People, life and dignity at the centre

Again, thanking the Popular Movements for being there to help them make things less difficult and less painful, the Pope expresses his hope this may prove to be a moment of change.

“My hope is that governments understand that technocratic paradigms (whether state-centred or market-driven) are not enough to address this crisis or the other great problems affecting humankind. Now more than ever, persons, communities and peoples must be put at the centre, united to heal, to care and to share,” the Pope writes.

He underscores how such a multitude of persons have been excluded from the benefits of globalization. They, he said, have been hit twice as hard from the harms produced by a society marked by the “superficial pleasures that anaesthetize so many consciences.”

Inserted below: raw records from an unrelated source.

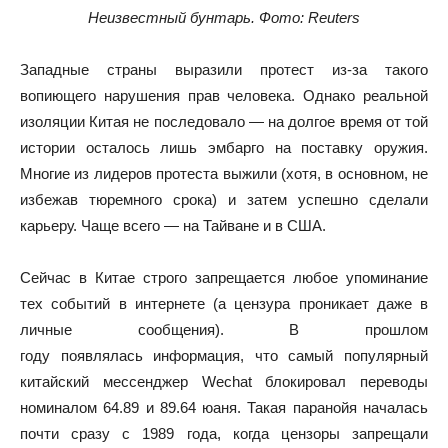
Неизвестный бунтарь. Фото: Reuters
Западные страны выразили протест из-за такого
вопиющего нарушения прав человека. Однако реальной
изоляции Китая не последовало — на долгое время от той
истории осталось лишь эмбарго на поставку оружия.
Многие из лидеров протеста выжили (хотя, в основном, не
избежав тюремного срока) и затем успешно сделали
карьеру. Чаще всего — на Тайване и в США.
Сейчас в Китае строго запрещается любое упоминание
тех событий в интернете (а цензура проникает даже в
личные сообщения). В прошлом
году появлялась информация, что самый популярный
китайский мессенджер Wechat блокировал переводы
номиналом 64.89 и 89.64 юаня. Такая паранойя началась
почти сразу с 1989 года, когда цензоры запрещали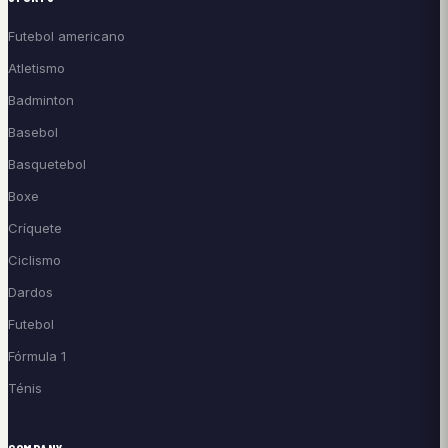
Futebol americano
Atletismo
Badminton
Basebol
Basquetebol
Boxe
Críquete
Ciclismo
Dardos
Futebol
Fórmula 1
Ténis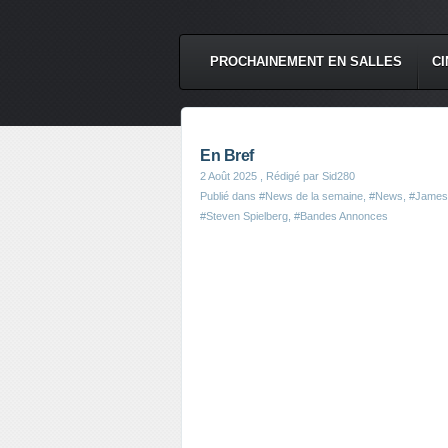
PROCHAINEMENT EN SALLES
CI
En Bref
2 Août 2025
, Rédigé par Sid280
Publié dans
#News de la semaine
,
#News
,
#James
#Steven Spielberg
,
#Bandes Annonces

“Street vendors, recyclers, carnival workers, small farmers, construction workers, seamstresses, the different kinds of caregivers: you who are informal, working on your own or in the grassroots economy, you have no steady income to get you through this hard time … and the lockdowns are becoming unbearable. This may be the time to consider a universal basic wage which would acknowledge and dignify the noble, essential tasks you carry out. It would ensure and concretely achieve the ideal, at once so human and so Christian, of no worker without rights,” says Pope Francis.

The three Ts

He goes on to point to the need to reflect on “life after the pandemic”. Its grave consequences are already being felt. This calls for an integral human development that is based on “the central role and initiative of the people in all their diversity, as well as on universal access to those three Ts that you defend: Trabajo (work), Techo (housing), and Tierra (land and food).

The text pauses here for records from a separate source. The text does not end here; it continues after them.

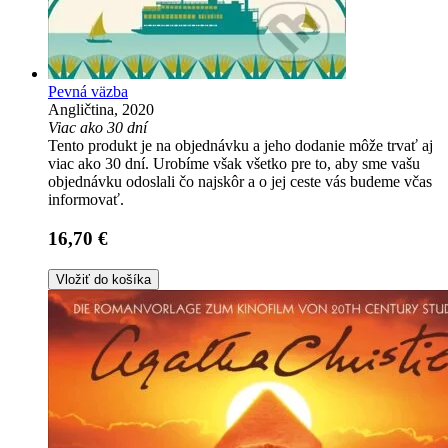
Pevná väzba
Angličtina, 2020
Viac ako 30 dní
Tento produkt je na objednávku a jeho dodanie môže trvať aj
viac ako 30 dní. Urobíme však všetko pre to, aby sme vašu
objednávku odoslali čo najskôr a o jej ceste vás budeme včas
informovať.
16,70 €
Vložiť do košíka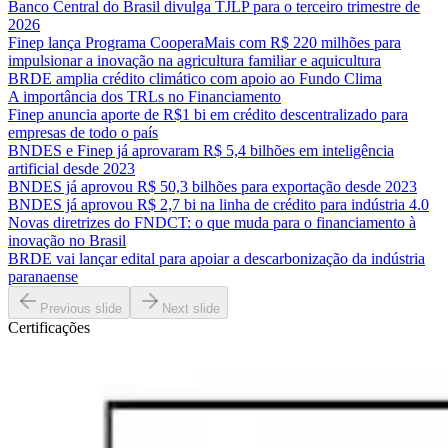
Banco Central do Brasil divulga TJLP para o terceiro trimestre de
2026
Finep lança Programa CooperaMais com R$ 220 milhões para
impulsionar a inovação na agricultura familiar e aquicultura
BRDE amplia crédito climático com apoio ao Fundo Clima
A importância dos TRLs no Financiamento
Finep anuncia aporte de R$1 bi em crédito descentralizado para
empresas de todo o país
BNDES e Finep já aprovaram R$ 5,4 bilhões em inteligência
artificial desde 2023
BNDES já aprovou R$ 50,3 bilhões para exportação desde 2023
BNDES já aprovou R$ 2,7 bi na linha de crédito para indústria 4.0
Novas diretrizes do FNDCT: o que muda para o financiamento à
inovação no Brasil
BRDE vai lançar edital para apoiar a descarbonização da indústria
paranaense
Previous slide
Next slide
Certificações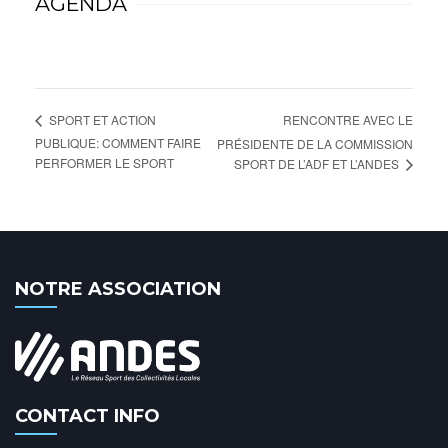
AGENDA
RENCONTRE AVEC LE
SPORT ET ACTION
PUBLIQUE: COMMENT FAIRE
PRÉSIDENTE DE LA COMMISSION
PERFORMER LE SPORT
SPORT DE L’ADF ET L’ANDES
NOTRE ASSOCIATION
CONTACT INFO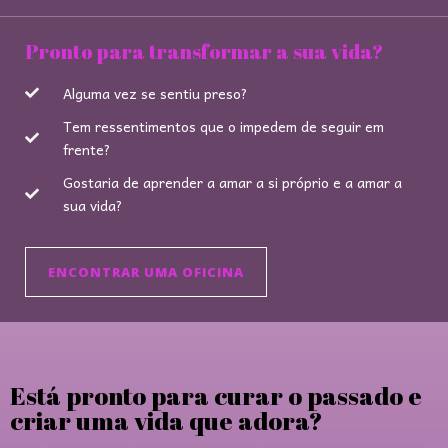
Pronto para transformar a sua vida?
Alguma vez se sentiu preso?
Tem ressentimentos que o impedem de seguir em
frente?
Gostaria de aprender a amar a si próprio e a amar a
sua vida?
ENCONTRAR UMA OFICINA
Está pronto para curar o passado e
criar uma vida que adora?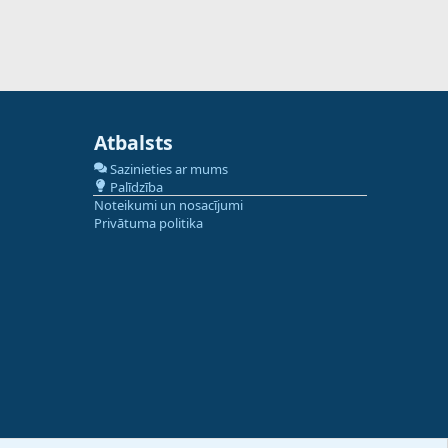
Atbalsts
Sazinieties ar mums
Palīdzība
Noteikumi un nosacījumi
Privātuma politika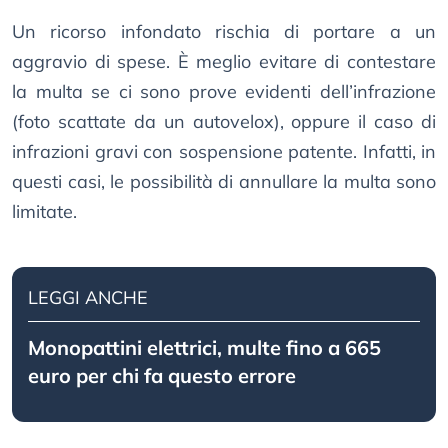
Un ricorso infondato rischia di portare a un
aggravio di spese. È meglio evitare di contestare
la multa se ci sono prove evidenti dell’infrazione
(foto scattate da un autovelox), oppure il caso di
infrazioni gravi con sospensione patente. Infatti, in
questi casi, le possibilità di annullare la multa sono
limitate.
LEGGI ANCHE
Monopattini elettrici, multe fino a 665
euro per chi fa questo errore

The Pope concludes with the hope that our sleepy consciences will be shaken, giving way to a “humanist and ecological conversion that puts an end to the idolatry of money and places human life and dignity at the centre.”

Vatican news

“Our civilization — so competitive, so individualistic, with its frenetic rhythms of production and consumption, its extravagant luxuries, its disproportionate profits for just a few — needs to downshift, take stock, and renew itself”, he says.

Finally, Pope Francis encourages the Popular Movements to stand firm in their struggle, caring for each other as brothers and sisters. He then assures them of his prayers and blessings.